## [Your objective]
Transcribe each entry so that it matches the original exactly.

## [Records provided]
□ □ □ □ □ □ □
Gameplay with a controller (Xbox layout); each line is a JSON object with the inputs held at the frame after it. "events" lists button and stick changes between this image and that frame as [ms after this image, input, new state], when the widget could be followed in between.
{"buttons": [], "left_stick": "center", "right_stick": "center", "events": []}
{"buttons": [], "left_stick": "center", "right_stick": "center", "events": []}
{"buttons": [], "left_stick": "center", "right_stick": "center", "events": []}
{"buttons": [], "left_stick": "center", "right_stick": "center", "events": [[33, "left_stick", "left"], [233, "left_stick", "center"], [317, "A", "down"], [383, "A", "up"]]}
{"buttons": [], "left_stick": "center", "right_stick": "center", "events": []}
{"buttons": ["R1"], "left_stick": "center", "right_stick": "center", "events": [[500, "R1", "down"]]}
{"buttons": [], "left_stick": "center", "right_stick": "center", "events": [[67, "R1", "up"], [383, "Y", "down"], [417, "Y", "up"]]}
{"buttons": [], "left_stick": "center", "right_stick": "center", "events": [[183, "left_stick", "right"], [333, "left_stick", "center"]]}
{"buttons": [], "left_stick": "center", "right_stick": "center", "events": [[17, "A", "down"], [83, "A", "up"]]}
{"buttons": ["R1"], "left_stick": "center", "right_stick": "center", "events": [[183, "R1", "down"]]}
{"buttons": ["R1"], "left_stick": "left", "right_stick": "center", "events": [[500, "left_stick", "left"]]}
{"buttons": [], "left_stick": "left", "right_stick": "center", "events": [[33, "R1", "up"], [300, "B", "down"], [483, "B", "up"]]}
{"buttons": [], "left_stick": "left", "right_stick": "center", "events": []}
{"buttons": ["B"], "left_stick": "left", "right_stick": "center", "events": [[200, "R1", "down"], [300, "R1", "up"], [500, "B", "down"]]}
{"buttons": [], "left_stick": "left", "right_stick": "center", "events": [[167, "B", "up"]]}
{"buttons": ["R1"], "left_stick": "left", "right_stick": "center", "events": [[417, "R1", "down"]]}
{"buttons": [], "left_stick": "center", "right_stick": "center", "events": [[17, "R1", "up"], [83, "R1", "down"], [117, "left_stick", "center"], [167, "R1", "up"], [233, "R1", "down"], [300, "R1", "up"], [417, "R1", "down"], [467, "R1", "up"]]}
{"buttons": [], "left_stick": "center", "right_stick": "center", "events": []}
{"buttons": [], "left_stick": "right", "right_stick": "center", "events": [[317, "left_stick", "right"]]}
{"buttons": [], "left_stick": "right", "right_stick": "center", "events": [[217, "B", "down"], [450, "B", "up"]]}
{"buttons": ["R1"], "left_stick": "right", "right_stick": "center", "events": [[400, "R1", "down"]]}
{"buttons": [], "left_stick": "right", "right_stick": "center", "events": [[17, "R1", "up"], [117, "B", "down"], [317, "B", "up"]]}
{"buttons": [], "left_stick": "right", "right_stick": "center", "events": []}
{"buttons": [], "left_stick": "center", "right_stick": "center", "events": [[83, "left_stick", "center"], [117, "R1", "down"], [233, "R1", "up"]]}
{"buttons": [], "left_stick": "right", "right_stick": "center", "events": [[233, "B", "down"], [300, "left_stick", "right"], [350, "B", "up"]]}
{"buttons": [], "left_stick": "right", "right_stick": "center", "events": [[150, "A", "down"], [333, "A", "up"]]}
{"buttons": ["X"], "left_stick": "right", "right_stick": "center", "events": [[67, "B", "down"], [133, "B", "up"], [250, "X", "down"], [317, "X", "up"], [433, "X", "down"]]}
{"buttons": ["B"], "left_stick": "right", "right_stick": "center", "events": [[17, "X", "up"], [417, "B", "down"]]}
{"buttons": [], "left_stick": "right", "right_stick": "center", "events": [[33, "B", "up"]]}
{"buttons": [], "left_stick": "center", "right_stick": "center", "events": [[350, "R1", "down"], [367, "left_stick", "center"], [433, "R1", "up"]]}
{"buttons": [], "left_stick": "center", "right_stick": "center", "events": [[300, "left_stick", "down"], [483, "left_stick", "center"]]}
□ □ □ □ □ □ □
## [Your solution]
Gameplay with a controller (Xbox layout); each line is a JSON object with the inputs held at the frame after it. "events" lists button and stick changes between this image and that frame as [ms after this image, input, new state], when the widget could be followed in between.
{"buttons": [], "left_stick": "center", "right_stick": "center", "events": []}
{"buttons": [], "left_stick": "center", "right_stick": "center", "events": []}
{"buttons": [], "left_stick": "center", "right_stick": "center", "events": []}
{"buttons": [], "left_stick": "center", "right_stick": "center", "events": [[33, "left_stick", "left"], [233, "left_stick", "center"], [317, "A", "down"], [383, "A", "up"]]}
{"buttons": [], "left_stick": "center", "right_stick": "center", "events": []}
{"buttons": ["R1"], "left_stick": "center", "right_stick": "center", "events": [[500, "R1", "down"]]}
{"buttons": [], "left_stick": "center", "right_stick": "center", "events": [[67, "R1", "up"], [383, "Y", "down"], [417, "Y", "up"]]}
{"buttons": [], "left_stick": "center", "right_stick": "center", "events": [[183, "left_stick", "right"], [333, "left_stick", "center"]]}
{"buttons": [], "left_stick": "center", "right_stick": "center", "events": [[17, "A", "down"], [83, "A", "up"]]}
{"buttons": ["R1"], "left_stick": "center", "right_stick": "center", "events": [[183, "R1", "down"]]}
{"buttons": ["R1"], "left_stick": "left", "right_stick": "center", "events": [[500, "left_stick", "left"]]}
{"buttons": [], "left_stick": "left", "right_stick": "center", "events": [[33, "R1", "up"], [300, "B", "down"], [483, "B", "up"]]}
{"buttons": [], "left_stick": "left", "right_stick": "center", "events": []}
{"buttons": ["B"], "left_stick": "left", "right_stick": "center", "events": [[200, "R1", "down"], [300, "R1", "up"], [500, "B", "down"]]}
{"buttons": [], "left_stick": "left", "right_stick": "center", "events": [[167, "B", "up"]]}
{"buttons": ["R1"], "left_stick": "left", "right_stick": "center", "events": [[417, "R1", "down"]]}
{"buttons": [], "left_stick": "center", "right_stick": "center", "events": [[17, "R1", "up"], [83, "R1", "down"], [117, "left_stick", "center"], [167, "R1", "up"], [233, "R1", "down"], [300, "R1", "up"], [417, "R1", "down"], [467, "R1", "up"]]}
{"buttons": [], "left_stick": "center", "right_stick": "center", "events": []}
{"buttons": [], "left_stick": "right", "right_stick": "center", "events": [[317, "left_stick", "right"]]}
{"buttons": [], "left_stick": "right", "right_stick": "center", "events": [[217, "B", "down"], [450, "B", "up"]]}
{"buttons": ["R1"], "left_stick": "right", "right_stick": "center", "events": [[400, "R1", "down"]]}
{"buttons": [], "left_stick": "right", "right_stick": "center", "events": [[17, "R1", "up"], [117, "B", "down"], [317, "B", "up"]]}
{"buttons": [], "left_stick": "right", "right_stick": "center", "events": []}
{"buttons": [], "left_stick": "center", "right_stick": "center", "events": [[83, "left_stick", "center"], [117, "R1", "down"], [233, "R1", "up"]]}
{"buttons": [], "left_stick": "right", "right_stick": "center", "events": [[233, "B", "down"], [300, "left_stick", "right"], [350, "B", "up"]]}
{"buttons": [], "left_stick": "right", "right_stick": "center", "events": [[150, "A", "down"], [333, "A", "up"]]}
{"buttons": ["X"], "left_stick": "right", "right_stick": "center", "events": [[67, "B", "down"], [133, "B", "up"], [250, "X", "down"], [317, "X", "up"], [433, "X", "down"]]}
{"buttons": ["B"], "left_stick": "right", "right_stick": "center", "events": [[17, "X", "up"], [417, "B", "down"]]}
{"buttons": [], "left_stick": "right", "right_stick": "center", "events": [[33, "B", "up"]]}
{"buttons": [], "left_stick": "center", "right_stick": "center", "events": [[350, "R1", "down"], [367, "left_stick", "center"], [433, "R1", "up"]]}
{"buttons": [], "left_stick": "center", "right_stick": "center", "events": [[300, "left_stick", "down"], [483, "left_stick", "center"]]}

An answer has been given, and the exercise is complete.